● **MATERIAL FOR THIS TASK**:
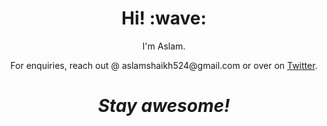 <h1 align='center'> Hi! :wave:</h1>
<p align='center'>
I'm Aslam.
</p>
<p align='center'>For enquiries, reach out @ aslamshaikh524@gmail.com or over on <a href="https://twitter.com/a5lamm">Twitter</a>.</p>

<h1 align='center'><i>Stay awesome!</i></h1>
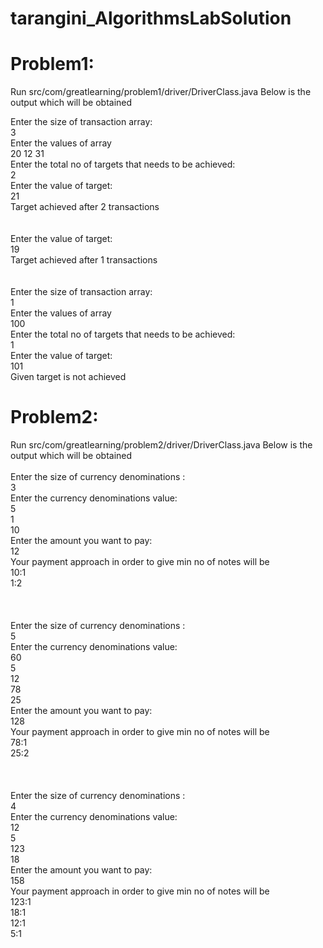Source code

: # tarangini_AlgorithmsLabSolution



# Problem1:
Run src/com/greatlearning/problem1/driver/DriverClass.java 
Below is the output which will be obtained

Enter the size of transaction array:\
3\
Enter the values of array\
20 12 31\
Enter the total no of targets that needs to be achieved:\
2\
Enter the value of target:\
21\
Target achieved after 2 transactions\
\
\
Enter the value of target:\
19\
Target achieved after 1 transactions\
\
\
Enter the size of transaction array:\
1\
Enter the values of array\
100\
Enter the total no of targets that needs to be achieved:\
1\
Enter the value of target:\
101\
Given target is not achieved



# Problem2:
Run src/com/greatlearning/problem2/driver/DriverClass.java 
Below is the output which will be obtained\
\
Enter the size of currency denominations :\
3\
Enter the currency denominations value:\
5\
1\
10\
Enter the amount you want to pay:\
12\
Your payment approach in order to give min no of notes will be\
10:1\
1:2\
\
\
\
Enter the size of currency denominations :\
5\
Enter the currency denominations value:\
60\
5\
12\
78\
25\
Enter the amount you want to pay:\
128\
Your payment approach in order to give min no of notes will be\
78:1\
25:2\
\
\
\
Enter the size of currency denominations :\
4\
Enter the currency denominations value:\
12\
5\
123\
18\
Enter the amount you want to pay:\
158\
Your payment approach in order to give min no of notes will be\
123:1\
18:1\
12:1\
5:1



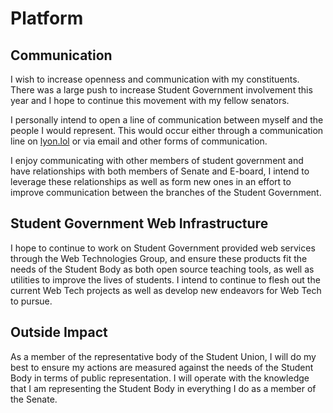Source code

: # Platform

## Communication

I wish to increase openness and communication with my constituents. There was a large push to increase Student Government involvement this year and I hope to continue this movement with my fellow senators.

I personally intend to open a line of communication between myself and the people I would represent. This would occur either through a communication line on [lyon.lol](https://lyon.lol) or via email and other forms of communication.

I enjoy communicating with other members of student government and have relationships with both members of Senate and E-board, I intend to leverage these relationships as well as form new ones in an effort to improve communication between the branches of the Student Government.

## Student Government Web Infrastructure

I hope to continue to work on Student Government provided web services through the Web Technologies Group, and ensure these products fit the needs of the Student Body as both open source teaching tools, as well as utilities to improve the lives of students. I intend to continue to flesh out the current Web Tech projects as well as develop new endeavors for Web Tech to pursue.

## Outside Impact

As a member of the representative body of the Student Union, I will do my best to ensure my actions are measured against the needs of the Student Body in terms of public representation. I will operate with the knowledge that I am representing the Student Body in everything I do as a member of the Senate.
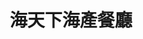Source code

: ---
title: "海天下海產餐廳"
description: "海天下海產餐廳"
layout: shop
keywords:
  - 美食競賽
  - 台灣美食
  - 美食精選
datePublished: "2025-06-30"
dateModified: "2025-07-04"
city: "高雄市"
district: "新興區"
address: "高雄市新興區林森二路188號"
phone: "072810651"
geo: "22.62226571248129, 120.30588983098578"
google_map: "https://maps.app.goo.gl/ULanB9xjikcwfoj17"
footinder: "https://footinder.com.tw/%E9%AB%98%E9%9B%84%E5%B8%82%E6%96%B0%E8%88%88%E5%8D%80/11708/"
official: "https://www.theseaworld.com.tw/"
award:
  - name: "500盤"
    year: "2024"
    entries:
      - dishes:
          - "炒野生紫菜"
          - "海膽山藥"

---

● **REQUIRED ACTION**: After identifying the lines above that contain "Below", copy each one.

● **SOLUTION TO THE PROBLEM**:
Below is the output which will be obtained
Below is the output which will be obtained\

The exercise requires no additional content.